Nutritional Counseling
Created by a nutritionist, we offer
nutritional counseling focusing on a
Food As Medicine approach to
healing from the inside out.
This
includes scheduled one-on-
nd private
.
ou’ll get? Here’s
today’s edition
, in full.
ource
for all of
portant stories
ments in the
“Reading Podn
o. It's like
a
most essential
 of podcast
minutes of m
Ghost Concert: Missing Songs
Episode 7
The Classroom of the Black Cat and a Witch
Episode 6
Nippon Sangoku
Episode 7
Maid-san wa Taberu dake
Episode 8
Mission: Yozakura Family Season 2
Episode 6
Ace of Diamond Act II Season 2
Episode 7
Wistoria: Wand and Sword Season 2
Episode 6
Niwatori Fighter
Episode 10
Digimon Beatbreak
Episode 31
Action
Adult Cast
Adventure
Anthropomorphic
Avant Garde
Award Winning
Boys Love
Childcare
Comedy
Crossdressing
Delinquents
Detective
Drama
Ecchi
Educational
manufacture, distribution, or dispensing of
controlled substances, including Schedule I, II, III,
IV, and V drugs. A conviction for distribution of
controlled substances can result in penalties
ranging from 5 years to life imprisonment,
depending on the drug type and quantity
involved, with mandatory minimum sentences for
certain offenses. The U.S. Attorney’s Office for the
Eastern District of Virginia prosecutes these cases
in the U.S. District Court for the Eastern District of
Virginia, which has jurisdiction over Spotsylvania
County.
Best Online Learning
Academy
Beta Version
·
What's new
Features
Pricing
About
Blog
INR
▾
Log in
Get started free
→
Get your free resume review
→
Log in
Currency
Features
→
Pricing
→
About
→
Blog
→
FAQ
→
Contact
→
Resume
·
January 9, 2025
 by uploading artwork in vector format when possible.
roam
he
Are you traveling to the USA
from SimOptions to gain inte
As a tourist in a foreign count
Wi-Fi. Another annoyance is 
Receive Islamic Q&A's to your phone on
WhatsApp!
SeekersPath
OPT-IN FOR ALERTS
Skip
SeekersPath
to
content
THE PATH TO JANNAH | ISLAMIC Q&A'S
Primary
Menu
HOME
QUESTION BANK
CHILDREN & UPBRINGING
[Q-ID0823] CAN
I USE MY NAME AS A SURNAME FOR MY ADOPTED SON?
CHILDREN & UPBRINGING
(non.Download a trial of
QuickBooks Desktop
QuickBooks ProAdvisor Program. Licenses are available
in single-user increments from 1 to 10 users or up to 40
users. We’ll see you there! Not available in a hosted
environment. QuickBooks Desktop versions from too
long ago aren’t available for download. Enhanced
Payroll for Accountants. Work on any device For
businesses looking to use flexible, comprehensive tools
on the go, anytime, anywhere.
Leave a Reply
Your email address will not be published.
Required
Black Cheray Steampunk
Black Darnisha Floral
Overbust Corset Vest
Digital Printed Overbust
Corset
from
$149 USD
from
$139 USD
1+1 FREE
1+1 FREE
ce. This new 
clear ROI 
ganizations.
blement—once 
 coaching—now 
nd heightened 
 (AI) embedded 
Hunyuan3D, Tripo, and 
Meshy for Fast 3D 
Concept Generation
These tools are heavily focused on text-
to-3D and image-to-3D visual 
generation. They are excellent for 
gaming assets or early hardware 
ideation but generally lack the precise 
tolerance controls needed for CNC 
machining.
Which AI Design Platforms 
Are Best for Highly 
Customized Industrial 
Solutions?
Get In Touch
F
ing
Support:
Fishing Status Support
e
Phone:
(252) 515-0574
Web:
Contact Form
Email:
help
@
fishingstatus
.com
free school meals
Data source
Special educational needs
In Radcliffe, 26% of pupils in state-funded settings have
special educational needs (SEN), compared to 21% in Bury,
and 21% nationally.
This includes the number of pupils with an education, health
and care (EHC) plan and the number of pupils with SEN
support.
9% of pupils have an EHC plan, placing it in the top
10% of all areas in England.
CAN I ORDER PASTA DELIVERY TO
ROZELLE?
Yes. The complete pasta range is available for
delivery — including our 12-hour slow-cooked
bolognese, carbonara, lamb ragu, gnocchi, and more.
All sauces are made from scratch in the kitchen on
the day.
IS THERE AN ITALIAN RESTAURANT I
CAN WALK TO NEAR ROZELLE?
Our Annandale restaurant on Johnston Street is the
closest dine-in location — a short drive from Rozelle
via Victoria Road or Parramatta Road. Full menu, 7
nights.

◆ ◆ ◆ ◆

### REQUEST
Output only an exact transcription of the lines above from the one with "Best Online Learning" up to and including the one with "from SimOptions to gain inte".

### YOUR SOLUTION
Best Online Learning
Academy
Beta Version
·
What's new
Features
Pricing
About
Blog
INR
▾
Log in
Get started free
→
Get your free resume review
→
Log in
Currency
Features
→
Pricing
→
About
→
Blog
→
FAQ
→
Contact
→
Resume
·
January 9, 2025
 by uploading artwork in vector format when possible.
roam
he
Are you traveling to the USA
from SimOptions to gain inte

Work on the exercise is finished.